We can each bring something new to rejuvenate and enliven our community and way of being. We do not need to abolish the old church in order to create something new. We can redesign and reoccupy sacred space within traditional buildings so that we can experiment with different ways of being with God. In this semester, we have seen several creative expressions of using sacred space, particularly in the Eucharist led by Stephen Burns and Christopher Duraisingh. In the course of doing so, we experienced new centers and movements as people of God.

As a teacher of spirituality, I believe that external space also shapes and nurtures our internal space. The change of external space gives us a new sense of our own place in the world. It is no coincidence that many sacred traditions embrace the circle in their holiest sites, such as the prehistoric Stonehenge in England and the Temple of Heaven in Beijing, and in their religious imagination, such as the Tibetan Mandala (a sanskrit word meaning circle), the Native American dreamcatcher, and the labyrinth found in many cultures.

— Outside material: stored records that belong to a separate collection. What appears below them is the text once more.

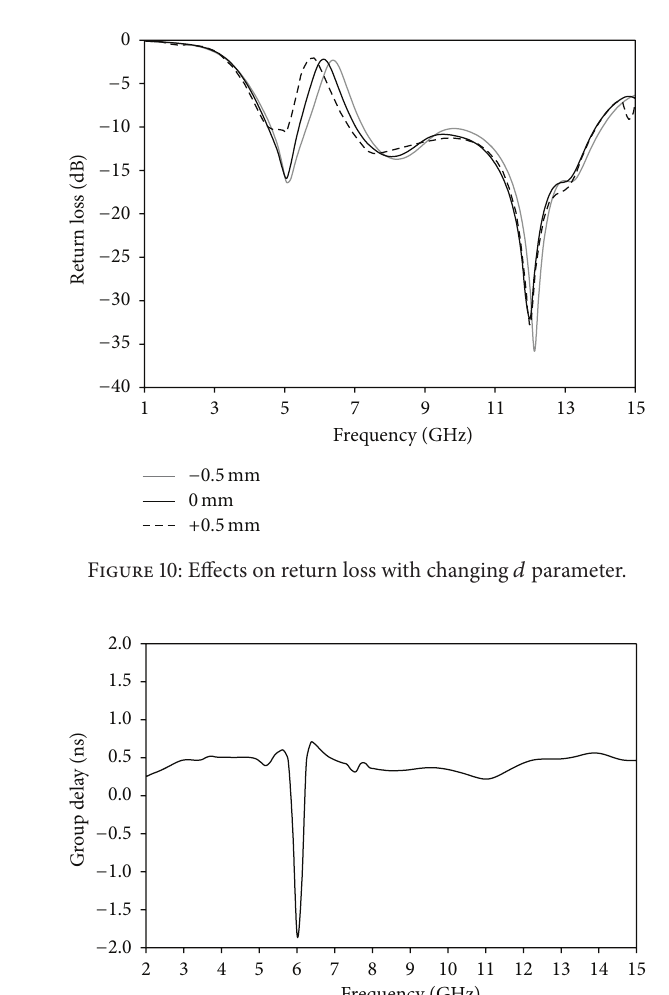
Fork-shaped notch, the antenna achieves a wide band- width of 4.33–13.8 GHz with a rejection frequency band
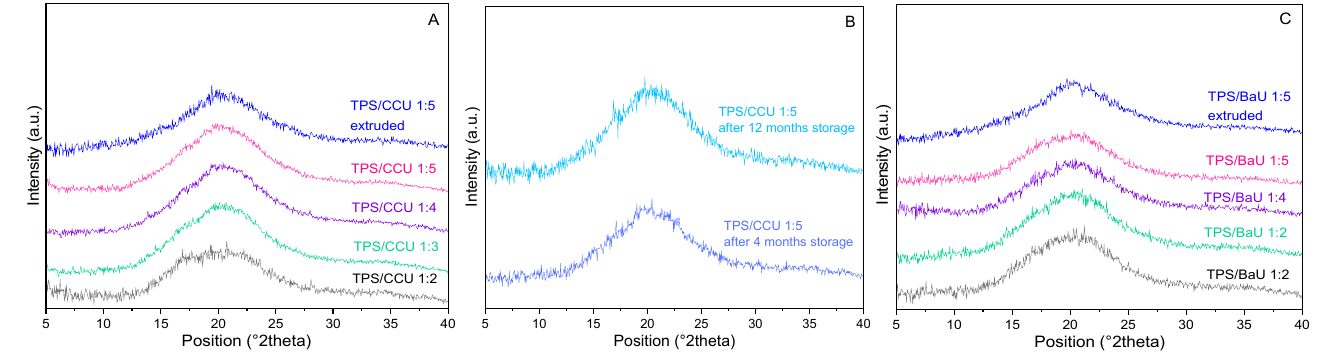
Figure 3 . XRD patterns for the films plasticized with DESs: ( A ) based on CC with different U content; ( B ) TPS/CCU 1:5 after storage at ambient conditions; ( C ) based on Ba with different U content .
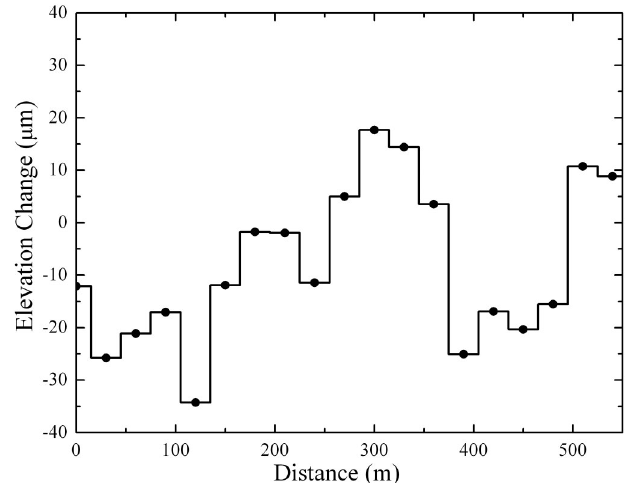
FIG. 35. (Color) HLS probe on Tevatron accelerator focusing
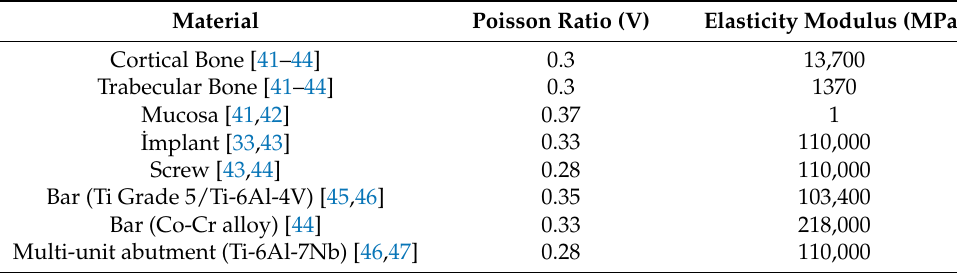
Table 1. The elasticity modulus and the Poisson ratio of each material used in this study. Material Poisson Ratio (V) Elasticity Modulus (MPa) Cortical Bone [41–44]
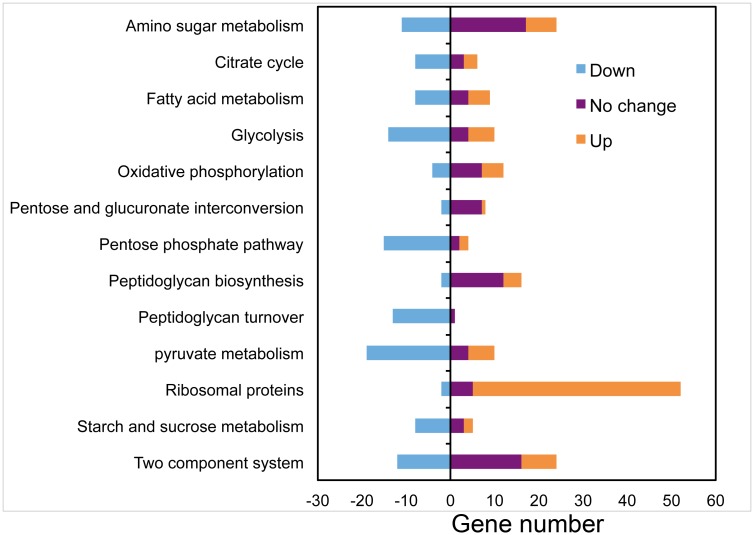
Pathway analysis plot.Number of up- and down-regulated genes in A. actinomycetemcomitans IDH781 strain. In this comparison, up-regulated genes in the the mutant strain EA1002 deficient in PGA synthesis are shown in light blue. Data are grouped according to the major role categories. Positive and negative numbers correspond to the up- and down-regulated genes, respectively. Statistical values for the various pathways are provided in S2 and S3 Tables.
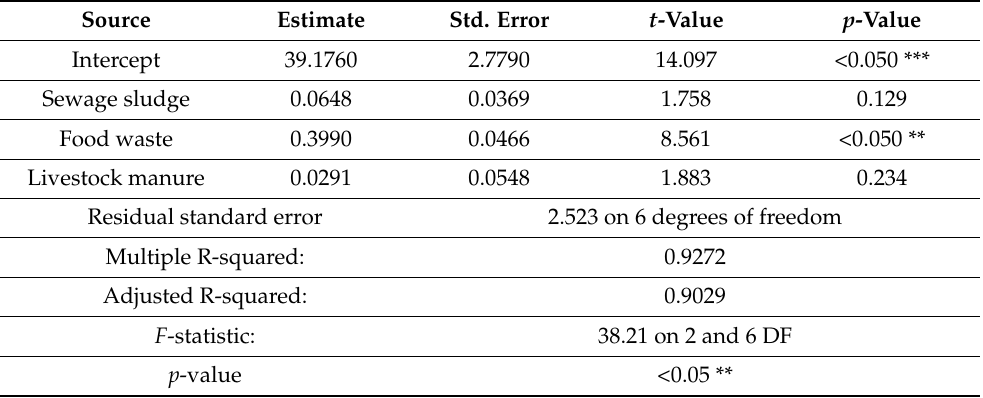
Table 9. Volatile solids (VS) removal rate from multiple regression.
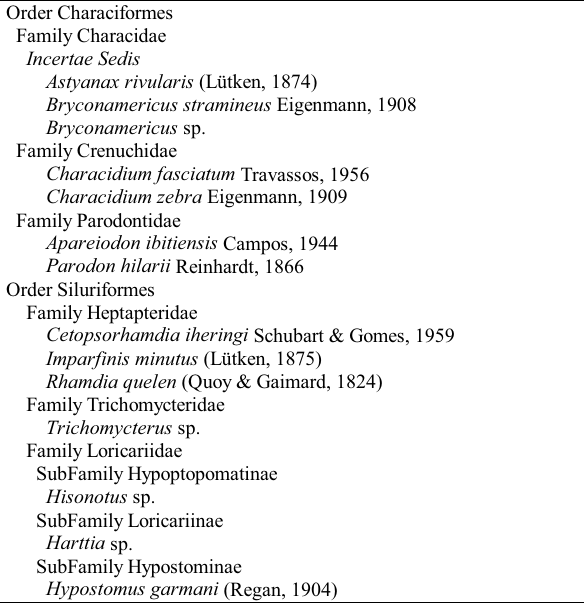
Table 1. Fish species resident in the studied upper rio São Francisco riffles, southeastern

The reading from Sirach 51:13-22 talks about Ben Sira setting out on a journey to find Wisdom. Sometimes he is delighted for having found her and listened to her. Other times he spreads out his hands to heaven and laments his ignorance of her. The spiritual path is never straightforward, but winds back and forth, and sometimes we will get lost on our way.

The church in the round is also a process and not a perfect circle. Sometimes we move two steps forward and one step back. All we are asked to do is to transform the triangle or the rectangular form in our chapel to make it rounder each day to the glory of God. Amen.
* John D. Zizioulas, Being as Communion (Crestwood, NY:  St. Vladimir’s Seminary Press, 1985), 15.